C’est évidemment une fierté. On me l’avait proposé en 2016, quand l’ancienne capitaine, mon amie Coralie Balmy, avait pris sa retraite à l’issue des Jeux Olympiques de Rio. Mais à cette époque, j’étais encore jeune. J’avais 21 ans, je me disais que je n’étais pas forcément légitime pour être capitaine et j’ai toujours aimé avancer de mon côté, pas dans l’ombre, mais faire mon petit bout de chemin sans forcément avoir de rôles importants. Puis la question s’est à nouveau posée. Le staff a remis certaines choses en question dans l’équipe et le capitanat a été remis en cause. On m’a proposé et j’ai été désignée. Aujourd’hui je suis vraiment fière d’être capitaine pour pouvoir notamment apporter mon expérience à l’équipe.

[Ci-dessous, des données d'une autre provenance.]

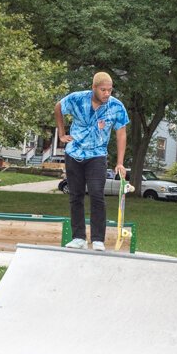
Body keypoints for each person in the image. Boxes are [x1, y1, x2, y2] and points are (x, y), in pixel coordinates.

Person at [55, 71, 130, 251]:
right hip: (74, 154)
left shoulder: (116, 107)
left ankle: (98, 239)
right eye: (103, 90)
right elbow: (58, 107)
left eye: (110, 90)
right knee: (76, 195)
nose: (107, 94)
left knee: (97, 195)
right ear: (94, 88)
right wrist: (61, 133)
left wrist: (120, 162)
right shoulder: (77, 99)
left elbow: (121, 134)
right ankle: (79, 237)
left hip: (97, 156)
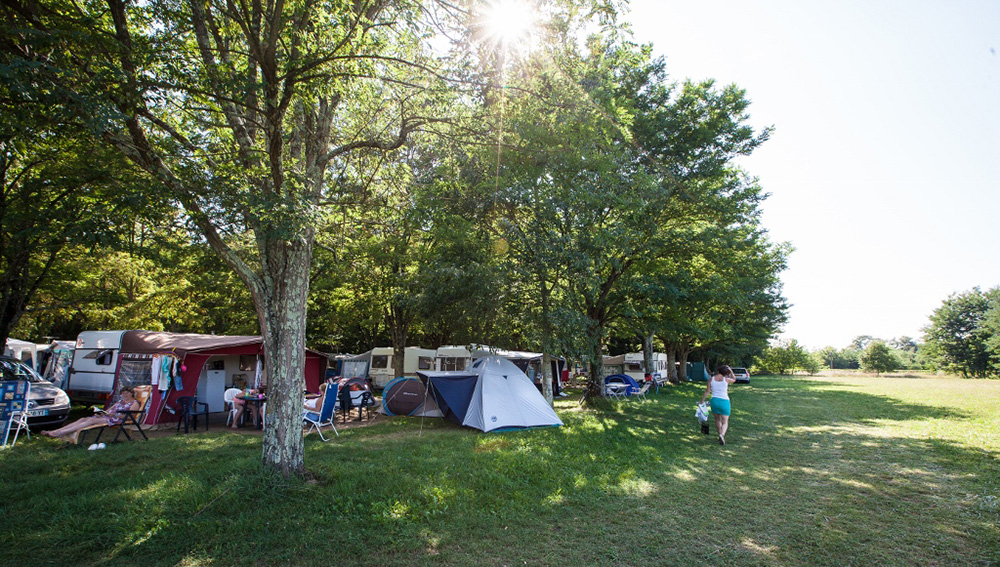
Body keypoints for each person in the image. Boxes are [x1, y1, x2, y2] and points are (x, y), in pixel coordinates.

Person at [41, 386, 140, 439]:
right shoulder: (119, 402)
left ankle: (60, 433)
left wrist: (115, 415)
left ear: (132, 393)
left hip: (116, 419)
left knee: (90, 421)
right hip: (108, 417)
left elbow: (130, 417)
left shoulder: (134, 403)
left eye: (126, 393)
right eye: (122, 393)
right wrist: (101, 412)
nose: (124, 395)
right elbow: (108, 410)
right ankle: (57, 431)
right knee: (83, 419)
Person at [700, 364, 737, 445]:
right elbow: (734, 379)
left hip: (714, 401)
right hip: (724, 401)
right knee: (725, 421)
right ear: (726, 372)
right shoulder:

Est-ce que cela vous fait peur de vous dire que dans un an tout sera fini ?
Pas forcément car j’ai des projets et des envies personnelles qui vont au-delà de mon sport et de ce que j’ai toujours aimé faire. Mais j’appréhende néanmoins de changer de vie, de ne plus être apparentée comma la sportive de haut niveau et de faire quelque chose de différent. Je pense aussi qu’il faut savoir tourner la page. Il y a des sportifs qui ont du mal à arrêter ou qui ne se voient pas faire quelque chose d’autre. Donc ils continuent un peu par dépit et moi je n’ai pas du tout envie d’en arriver là. J’ai une carrière incroyable et il me reste encore un an pour la rendre encore plus belle. Mais je n’ai pas envie de continuer parce que je ne sais pas quoi faire d’autre. Ça serait une grave erreur.
Parmi vos projets, il y a cette volonté de vous engager pour la planète et l’environnement ?

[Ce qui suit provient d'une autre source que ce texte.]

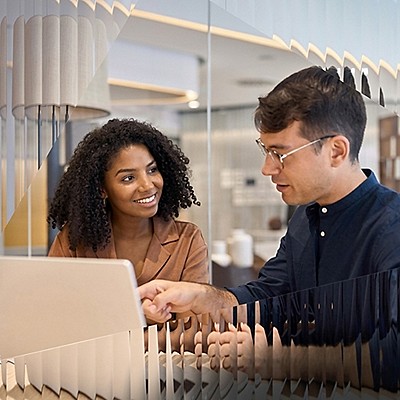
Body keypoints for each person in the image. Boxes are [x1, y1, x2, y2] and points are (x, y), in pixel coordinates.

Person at [138, 65, 400, 324]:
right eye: (266, 152)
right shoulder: (305, 219)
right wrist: (199, 296)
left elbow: (389, 351)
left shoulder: (391, 228)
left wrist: (282, 357)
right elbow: (268, 299)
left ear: (336, 151)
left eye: (280, 154)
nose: (267, 168)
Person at [47, 118, 209, 308]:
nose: (148, 185)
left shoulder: (187, 240)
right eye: (128, 178)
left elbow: (193, 330)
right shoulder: (73, 242)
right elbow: (57, 313)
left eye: (152, 170)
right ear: (102, 189)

Bien sûr, ça en fait partie. Je me projette de plus en plus et je m’implique au fur à mesure des années. Et c’est quelque chose que j’ai envie de faire perdurer au-delà de mon statut de sportive de haut niveau. D’autant que l’eau fait partie de mon environnement au quotidien de part mon métier et ça fait extrêmement peur de voir à quel point elle peut être polluée à certains endroits de la planète.
Si les gens savaient ce qu'il y a dans l'eau, il y en a beaucoup qui ne se baignerait pas
Est-ce pour cette raison que vous avez décidé de vous impliquer à travers diverses actions ?

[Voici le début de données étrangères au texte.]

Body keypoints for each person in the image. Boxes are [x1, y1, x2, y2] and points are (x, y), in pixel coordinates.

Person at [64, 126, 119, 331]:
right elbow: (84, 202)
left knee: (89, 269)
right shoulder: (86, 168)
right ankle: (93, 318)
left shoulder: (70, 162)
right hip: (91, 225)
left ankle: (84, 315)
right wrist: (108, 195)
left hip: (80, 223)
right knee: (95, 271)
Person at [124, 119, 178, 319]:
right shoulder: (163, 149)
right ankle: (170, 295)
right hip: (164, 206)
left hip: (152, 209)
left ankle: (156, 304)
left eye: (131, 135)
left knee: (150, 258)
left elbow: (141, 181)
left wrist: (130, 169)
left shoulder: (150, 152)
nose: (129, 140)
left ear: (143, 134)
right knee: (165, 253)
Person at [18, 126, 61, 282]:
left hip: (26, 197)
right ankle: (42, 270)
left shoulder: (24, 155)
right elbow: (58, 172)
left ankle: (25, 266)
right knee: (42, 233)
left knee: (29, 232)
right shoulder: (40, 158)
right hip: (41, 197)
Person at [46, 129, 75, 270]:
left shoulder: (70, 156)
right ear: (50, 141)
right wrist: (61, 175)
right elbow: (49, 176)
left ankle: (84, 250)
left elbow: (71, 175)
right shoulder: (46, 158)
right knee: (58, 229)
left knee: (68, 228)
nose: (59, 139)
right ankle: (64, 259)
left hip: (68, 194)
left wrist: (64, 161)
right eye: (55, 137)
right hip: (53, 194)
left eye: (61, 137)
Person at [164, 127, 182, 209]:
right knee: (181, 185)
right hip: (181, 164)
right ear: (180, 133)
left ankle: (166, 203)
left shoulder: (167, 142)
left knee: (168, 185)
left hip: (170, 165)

Forcément quand ça touche l’eau, qui est notre outil de travail, cela fait mal au cœur et cela donne encore plus envie de s’impliquer. Depuis plusieurs années, je fais notamment partie de la Team Lucas Sport Planète, créée par la Maif, et j’ai été marraine de l’opération «Chaque médaille compte» mi-septembre. En avril, on avait déjà effectué un premier ramassage de déchets autour de notre piscine, près de l’étang de Berre qui est extrêmement pollué. On avait ramassé je ne sais pas combien de mégots, de bouteilles et de choses en plastique. C’était hallucinant. Et le mois dernier, on a fait un deuxième ramassage avec certaines associations pour la journée mondiale du nettoyage. On a été sur les plages de Corbière à Marseille et on a ramassé 641 kilos de déchets en trois ou quatre heures. C’était assez hallucinant de voir autant de déchets.
Quels types de déchets avez-vous ramassé ?
Nous étions divisés en trois groupes dont un qui était sur la plage avec des pinces et des gants. Je faisais partie de ce groupe et on a ramassé toutes sortes de déchets comme des mégots ou des bouteilles en verre. Le 2e groupe était chargé du tri des déchets. Et le 3e groupe était en mer pour ramasser des déchets sous l’eau et ils ont notamment remonté des barrières de sécurité, des bonbonnes de dioxyde d’azote et d’autres choses hallucinantes. Si les gens savaient ce qu’il y a dans l’eau, il y en a beaucoup qui ne se baignerait pas.
Pensez-vous que ce type d’action peut faire évoluer les mentalités ?
Notre objectif en faisant partie de ce programme «Maif Sport Planète», c’est de sensibiliser le maximum de personnes et de montrer l’exemple en tant que sportif de haut niveau en faisant attention à ce qu’on jette et de mettre les choses à la poubelle, pas par terre. Je ne suis pas une citoyenne parfaite et on n’est pas là pour donner des leçons. Mais ce sont plein de petits gestes qui peuvent avoir leur importance.